Speaking Your Native Language
When coming to a new country, you often feel the pressure of speaking in the local language and wiping away all accent traces that tie us back to your native land. However, so much of who you are lies in how you express yourself. Keep your native language alive by speaking and writing it with your newfound community, with friends and family back home, or even by consuming media – movies, shows, music, and other spoken art forms of your culture.
Keeping Your Practices and Beliefs Alive
A change of address and location should not warrant a change in your core practices and beliefs. Whether it is how you dress, how and when you pray, your food choices, and choosing to attend or step out of an event based on that, you have the freedom and the right to decide for yourself. By standing for your beliefs, you aren’t rejecting the culture or refusing to ‘fit in’ and it isn’t something to feel guilty about. There are more ways than one to embrace the culture and society you’re living in without having to compromise on your cultural and personal identity.

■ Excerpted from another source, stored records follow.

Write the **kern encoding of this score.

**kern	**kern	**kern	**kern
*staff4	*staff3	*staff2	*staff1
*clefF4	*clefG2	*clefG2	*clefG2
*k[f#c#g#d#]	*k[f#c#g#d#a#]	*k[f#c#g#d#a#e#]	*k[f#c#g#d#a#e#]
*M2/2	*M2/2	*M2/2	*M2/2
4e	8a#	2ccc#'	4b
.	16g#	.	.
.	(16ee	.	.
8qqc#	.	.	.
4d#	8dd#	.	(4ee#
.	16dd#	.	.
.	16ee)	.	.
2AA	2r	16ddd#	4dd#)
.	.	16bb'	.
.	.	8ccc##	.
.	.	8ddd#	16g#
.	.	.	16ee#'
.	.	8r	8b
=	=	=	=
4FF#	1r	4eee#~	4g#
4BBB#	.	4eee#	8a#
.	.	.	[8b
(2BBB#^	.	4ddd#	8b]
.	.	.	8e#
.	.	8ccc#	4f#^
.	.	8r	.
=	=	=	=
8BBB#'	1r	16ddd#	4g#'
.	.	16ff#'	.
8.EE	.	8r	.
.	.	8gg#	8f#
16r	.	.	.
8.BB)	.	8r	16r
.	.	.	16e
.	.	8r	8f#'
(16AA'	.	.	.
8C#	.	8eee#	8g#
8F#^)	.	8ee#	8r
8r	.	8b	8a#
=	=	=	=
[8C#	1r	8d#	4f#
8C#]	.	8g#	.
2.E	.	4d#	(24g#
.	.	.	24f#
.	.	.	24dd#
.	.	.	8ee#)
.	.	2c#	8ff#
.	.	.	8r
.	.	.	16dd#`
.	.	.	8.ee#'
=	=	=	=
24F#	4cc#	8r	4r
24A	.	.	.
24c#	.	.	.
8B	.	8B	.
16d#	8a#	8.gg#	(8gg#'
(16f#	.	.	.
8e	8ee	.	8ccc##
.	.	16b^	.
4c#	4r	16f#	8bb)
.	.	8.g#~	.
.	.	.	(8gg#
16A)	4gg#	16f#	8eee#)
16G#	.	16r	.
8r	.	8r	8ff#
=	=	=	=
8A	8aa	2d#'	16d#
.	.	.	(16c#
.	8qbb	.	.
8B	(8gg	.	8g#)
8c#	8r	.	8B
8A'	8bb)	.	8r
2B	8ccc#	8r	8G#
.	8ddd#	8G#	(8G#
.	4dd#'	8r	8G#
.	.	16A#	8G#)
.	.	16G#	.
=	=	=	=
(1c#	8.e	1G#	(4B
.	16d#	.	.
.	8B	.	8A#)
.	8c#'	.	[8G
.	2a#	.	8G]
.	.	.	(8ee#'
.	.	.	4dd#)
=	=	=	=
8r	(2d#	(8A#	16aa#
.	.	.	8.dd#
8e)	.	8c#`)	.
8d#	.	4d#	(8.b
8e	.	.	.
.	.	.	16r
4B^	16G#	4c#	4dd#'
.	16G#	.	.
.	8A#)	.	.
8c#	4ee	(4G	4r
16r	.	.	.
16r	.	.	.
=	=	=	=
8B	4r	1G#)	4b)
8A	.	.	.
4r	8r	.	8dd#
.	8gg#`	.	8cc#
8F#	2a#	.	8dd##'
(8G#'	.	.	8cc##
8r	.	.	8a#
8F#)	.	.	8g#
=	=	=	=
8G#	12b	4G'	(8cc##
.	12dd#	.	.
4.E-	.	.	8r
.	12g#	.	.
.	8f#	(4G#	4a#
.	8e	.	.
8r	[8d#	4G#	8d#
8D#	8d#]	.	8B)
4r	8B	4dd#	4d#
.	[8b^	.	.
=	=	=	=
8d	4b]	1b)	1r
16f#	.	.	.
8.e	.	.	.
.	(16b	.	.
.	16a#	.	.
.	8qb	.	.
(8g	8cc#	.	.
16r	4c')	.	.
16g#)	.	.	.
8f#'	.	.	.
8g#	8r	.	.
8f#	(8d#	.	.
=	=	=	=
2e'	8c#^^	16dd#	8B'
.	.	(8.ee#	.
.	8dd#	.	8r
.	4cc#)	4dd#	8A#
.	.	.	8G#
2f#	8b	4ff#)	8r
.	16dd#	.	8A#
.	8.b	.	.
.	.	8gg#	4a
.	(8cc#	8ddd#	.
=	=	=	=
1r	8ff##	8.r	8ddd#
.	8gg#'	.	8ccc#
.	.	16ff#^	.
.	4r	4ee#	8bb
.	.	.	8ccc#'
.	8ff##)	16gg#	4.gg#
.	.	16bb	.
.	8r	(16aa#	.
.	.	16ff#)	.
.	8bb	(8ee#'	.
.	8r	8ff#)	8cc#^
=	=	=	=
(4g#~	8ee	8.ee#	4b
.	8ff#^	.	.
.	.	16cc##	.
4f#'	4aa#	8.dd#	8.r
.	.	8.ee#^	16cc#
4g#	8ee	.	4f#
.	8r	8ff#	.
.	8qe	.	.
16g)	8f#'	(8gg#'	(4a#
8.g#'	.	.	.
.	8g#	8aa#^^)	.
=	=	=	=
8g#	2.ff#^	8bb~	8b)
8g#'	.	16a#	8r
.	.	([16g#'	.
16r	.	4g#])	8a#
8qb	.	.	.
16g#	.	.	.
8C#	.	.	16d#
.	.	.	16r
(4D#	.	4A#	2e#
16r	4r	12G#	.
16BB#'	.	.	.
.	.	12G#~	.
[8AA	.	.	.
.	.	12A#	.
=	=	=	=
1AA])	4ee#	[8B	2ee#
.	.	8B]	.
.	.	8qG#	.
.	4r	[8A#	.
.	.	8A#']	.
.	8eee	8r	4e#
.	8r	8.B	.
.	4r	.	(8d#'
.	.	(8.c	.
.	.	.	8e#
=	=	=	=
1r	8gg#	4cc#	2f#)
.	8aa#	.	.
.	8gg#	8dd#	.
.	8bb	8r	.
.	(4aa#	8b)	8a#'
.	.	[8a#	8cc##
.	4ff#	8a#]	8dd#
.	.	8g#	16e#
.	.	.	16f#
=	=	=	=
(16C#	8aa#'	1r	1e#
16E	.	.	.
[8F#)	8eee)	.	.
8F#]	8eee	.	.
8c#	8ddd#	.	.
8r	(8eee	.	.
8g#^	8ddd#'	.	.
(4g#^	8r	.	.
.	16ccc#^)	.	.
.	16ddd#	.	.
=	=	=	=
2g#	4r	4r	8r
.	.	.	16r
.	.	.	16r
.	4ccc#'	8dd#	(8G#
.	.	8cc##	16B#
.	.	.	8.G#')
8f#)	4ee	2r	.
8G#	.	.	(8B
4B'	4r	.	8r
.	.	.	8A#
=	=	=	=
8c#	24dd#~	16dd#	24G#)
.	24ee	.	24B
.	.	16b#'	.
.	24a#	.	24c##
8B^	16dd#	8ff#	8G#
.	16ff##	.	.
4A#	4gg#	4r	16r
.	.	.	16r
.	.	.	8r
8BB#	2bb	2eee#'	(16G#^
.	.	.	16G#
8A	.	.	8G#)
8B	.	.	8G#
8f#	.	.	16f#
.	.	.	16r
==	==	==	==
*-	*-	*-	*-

As a Bengali-speaking Hindu girl from Mumbai living in Vancouver, I am today a part of several communities in my city. I am a part of the Lower Mainland Bengali Cultural Association, and an avid attendee of several Indian art and cultural organizations such as DiwaliFest Vancouver, the Indian Summer Festival, and the Monsoon Festival. I am also a part of several Mumbai and India-based Whatsapp and Meetup groups and for me, these as well as the above tips have helped me find a balance that has left me feeling happy, grounded, connected, and fulfilled!